Anthropic's shape uses typed SSE events instead of a flat chunk:

event: message_start
data: {"type":"message_start","message":{...}}

event: content_block_start
data: {"type":"content_block_start","index":0,"content_block":{"type":"text","text":""}}

event: content_block_delta
data: {"type":"content_block_delta","index":0,"delta":{"type":"text_delta","text":"Hamburg"}}

...

event: message_stop
data: {"type":"message_stop"}

from anthropic import Anthropic

client = Anthropic(
    api_key="sk-mel-<YOUR_API_KEY>",
    base_url="https://api.melious.ai",
)

with client.messages.stream(
    model="claude-sonnet-4",
    max_tokens=256,
    messages=[{"role": "user", "content": "Write a haiku about Hamburg."}],
) as stream:
    for text in stream.text_stream:
        print(text, end="", flush=True)

import Anthropic from "@anthropic-ai/sdk";

const client = new Anthropic({
  apiKey: "sk-mel-<YOUR_API_KEY>",
  baseURL: "https://api.melious.ai",
});

const stream = client.messages.stream({
  model: "claude-sonnet-4",
  max_tokens: 256,
  messages: [{ role: "user", content: "Write a haiku about Hamburg." }],
});

for await (const text of stream.textStream) {
  process.stdout.write(text);
}

The SDKs expose a high-level text_stream / textStream that skips past the event-type dispatch.

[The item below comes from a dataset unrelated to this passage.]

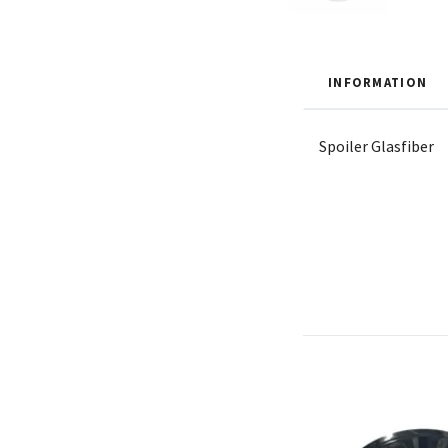
INFORMATION
Spoiler Glasfiber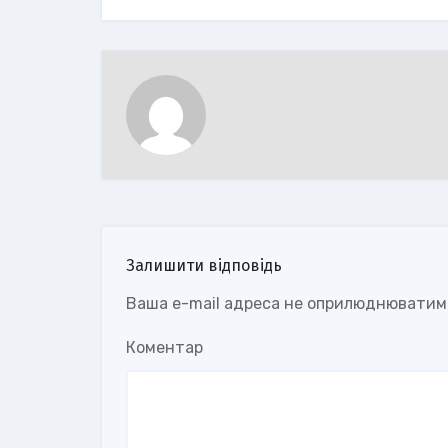
Залишити відповідь
Ваша e-mail адреса не оприлюднюватим
Коментар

If you're building a client by hand, dispatch on the event: field — that's what the SDK does internally.

Browser integration

A minimal React hook for streaming chat completions:

import { useState } from "react";

export function useChat() {
  const [text, setText] = useState("");
  const [loading, setLoading] = useState(false);

  async function send(prompt: string) {
    setText("");
    setLoading(true);
    try {
      const response = await fetch("/api/chat", {  // proxy through your backend
        method: "POST",
        body: JSON.stringify({ prompt }),
      });

      const reader = response.body!.getReader();
      const decoder = new TextDecoder();
      let buffer = "";

      while (true) {
        const { done, value } = await reader.read();
        if (done) break;
        buffer += decoder.decode(value, { stream: true });
        const lines = buffer.split("\n\n");
        buffer = lines.pop()!;
        for (const line of lines) {
          if (!line.startsWith("data: ")) continue;
          const data = line.slice(6);
          if (data === "[DONE]") return;
          const chunk = JSON.parse(data);
          const delta = chunk.choices[0]?.delta?.content ?? "";
          setText((t) => t + delta);
        }
      }
    } finally {
      setLoading(false);
    }
  }

  return { text, loading, send };
}

Never call Melious directly from the browser — your API key would be exposed. Proxy through your backend and forward the stream. The key stays server-side; the tokens flow to the browser.

Gotchas

Line buffering. SSE chunks aren't guaranteed to arrive one complete message at a time — you must buffer and split on \n\n, as shown above. Don't parse each value as JSON directly.
stream_options.include_usage. Without it, OpenAI-shape streams don't include the final usage field. If you want token counts, set it.
Mid-stream errors. You can receive an error chunk or event mid-stream if a provider fails after first byte. The connection closes afterward — treat it like a 5xx and retry.
Nginx buffering. If you're running your own reverse proxy, make sure it's not buffering the stream (we send X-Accel-Buffering: no to signal intent).

Tool calling covers streaming tool-use events specifically. Errors has the retry pattern for mid-stream failures.